Essentially personal credit is tied to your Social Security number and is meant to track your creditworthiness based on your personal finances. As such any personal loans, credit cards, and other forms of debt will come under its purview.
Many small business owners take out personal loans to fund their businesses and raise capital, and some also tap into home equity or use personal credit cards for business expenses. As a result the delineation between the personal and business credit is often blurred.
“What is Business Credit?”
In contrast to personal credit, business credit is tied to your Employee Identification Number (EIN) or Tax ID number. Some small business owners may not even have an EIN however, as sole-proprietorships do not require it. However in the absence of one it won’t be possible to establish business credit.
Assuming business credit is established however, it will be scored based on the business debt, how it pays off bills, and any lines of credit that have been extended. Because it deals with a limited range of variables, your personal finances are less likely to affect your business credit and more often than not it works the other way around.

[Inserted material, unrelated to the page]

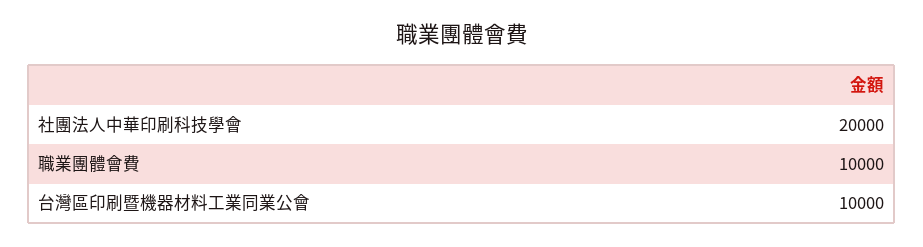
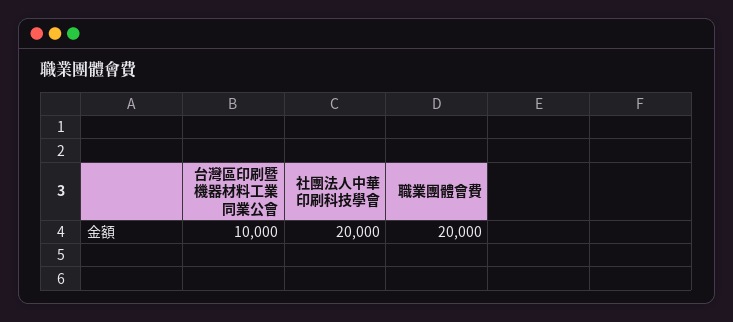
職業團體會費: 10000 -> 20000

“What Do Small Business Loans Look At?”
Unlike big corporations, small businesses unfortunately rarely have the luxury of relying solely on their business credit. That is due to a variety of factors, but mostly it comes down to the fact that most small businesses do not have a well-established business credit.
As a result of that, more often than not lenders will look to a small business owner’s personal credit score to determine whether or not they are eligible for a loan. In some cases that can compound things further especially if the business has incurred debt in the form of personal loans which is affecting your personal credit rating.

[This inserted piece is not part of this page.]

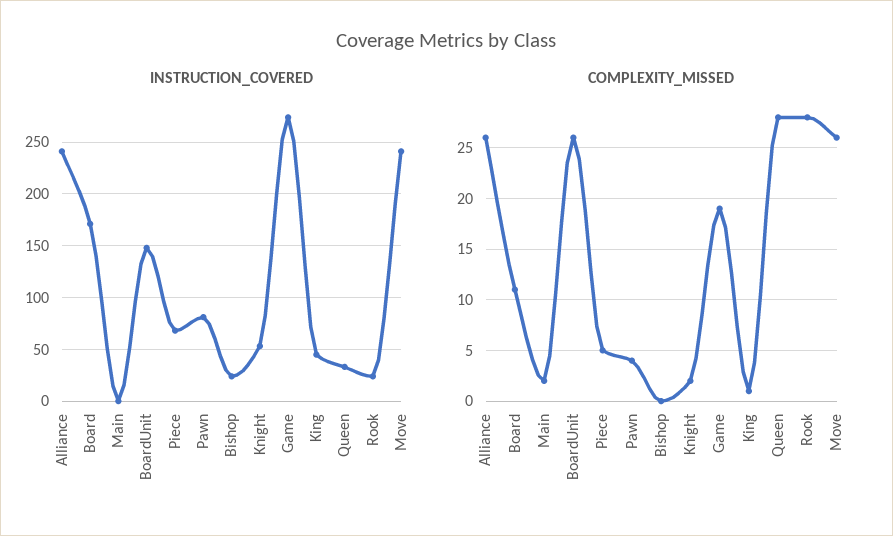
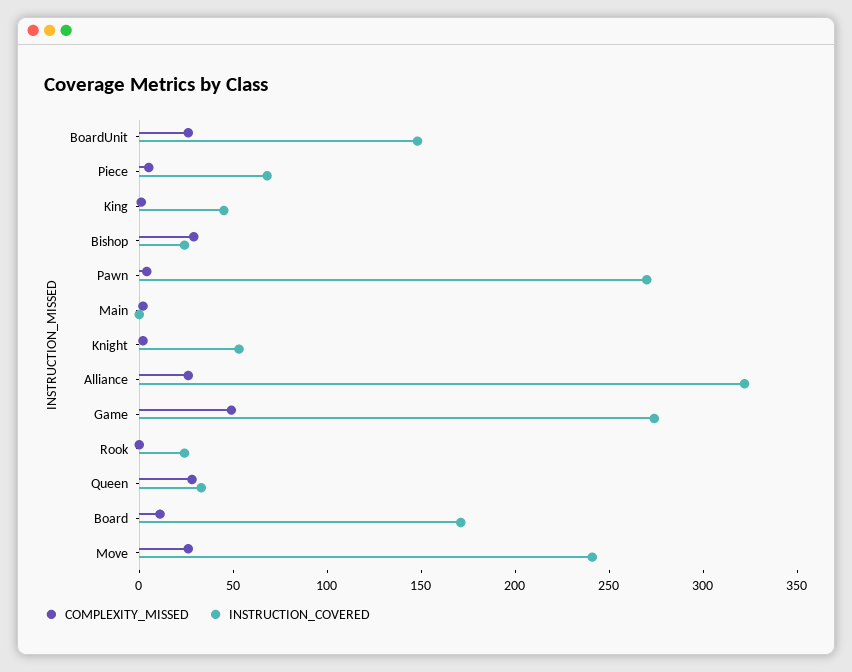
INSTRUCTION_COVERED, Alliance: 240 -> 320
INSTRUCTION_COVERED, Pawn: 80 -> 270
COMPLEXITY_MISSED, Bishop: 0 -> 30
COMPLEXITY_MISSED, Game: 19 -> 50
COMPLEXITY_MISSED, Rook: 28 -> 0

What Needs to Be Done to Secure Small Business Loans
Based on everything you now know, it should be clear that the first thing that you should do is start to establish business credit. The first step to do so is to get an EIN – which is simple enough really. Also it would help to register with business credit bureaus such as Experian and Equifax.
After that you should look to separate your personal and business finances by getting a separate business checking account, using a business credit card, and making sure your personal finances don’t overlap. Once you do you can start to compare small business loans and see which offer the most favorable terms, as any payments to loans will help build your business credit further.